Former President Jimmy Carter said Saturday that he believes the single greatest challenge facing the world is discrimination against women and girls.
Carter, who delivered the commencement address at Liberty University in Virginia, said he now places the human rights abuses against women and girls even higher on his list of global problems than wealth disparity. Carter has long been concerned about economic inequality, and he said that it continues to widen at alarming rates.
Carter, 93, said 160 million girls and women are not alive today because their parents killed their daughters at birth or aborted them as fetuses because of laws and customs that favor sons. He also talked about the prevalence of human trafficking and sexual assault. The former president said that in US military, "one of the finest organizations on earth," there are 16,000 cases of sexual abuse every year.
Speaking about wealth disparity, Carter said the problem is widening "within nations and also between nations." He added that only a handful of people, most of them Americans, control more wealth than half the world's population.
Carter referred to President Donald Trump only once in the address -- a quick joke about how he was told the crowd size this year was bigger than last year.
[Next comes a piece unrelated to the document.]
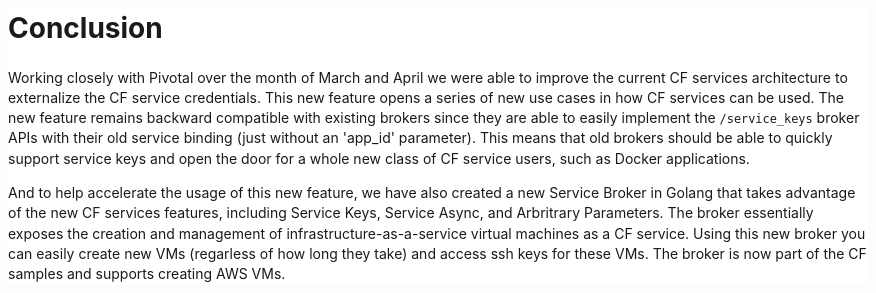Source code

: # Conclusion

Working closely with Pivotal over the month of March and April we were able to improve the current CF services architecture to externalize the CF service credentials. This new feature opens a series of new use cases in how CF services can be used. The new feature remains backward compatible with existing brokers since they are able to easily implement the `/service_keys` broker APIs with their old service binding (just without an 'app_id' parameter). This means that old brokers should be able to quickly support service keys and open the door for a whole new class of CF service users, such as Docker applications. 

And to help accelerate the usage of this new feature, we have also created a new Service Broker in Golang that takes advantage of the new CF services features, including Service Keys, Service Async, and Arbritrary Parameters. The broker essentially exposes the creation and management of infrastructure-as-a-service virtual machines as a CF service. Using this new broker you can easily create new VMs (regarless of how long they take) and access ssh keys for these VMs. The broker is now part of the CF samples and supports creating AWS VMs.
But he focused the bulk of his remarks on current issues facing the United States and the world. Carter said the threat of nuclear war has become more acute and that America has abandoned its leadership as a champion of a clean and healthy environment. He also lamented that public confidence in public officials has declined.
"We citizens have tended to lose faith in ourselves and in each other," he said.
Carter, a former governor of Georgia who rose to national prominence in the divisive civil rights era, said the partisan and racial divisions in the United States "are becoming deeper and deeper."
"So far, we Americans down through history have had a hard time adjusting to this concept of equality ..." he said. "Even now, some of us are still struggling to accept the fact that all people are equal in the eyes of God."
The United States has more people in prison than any other country, Carter said, adding that there are several times more Americans in prison now than when he was in the White House in the late 1970s, "more than any country on earth."
"There are attributes of a superpower that go beyond military strength," Carter said. "Our nation should be known as a champion of peace. Our nation should be known as a champion of equality. Our nation should be known as a champion of human rights. We should also be admired for our generosity to other people in need and other moral values."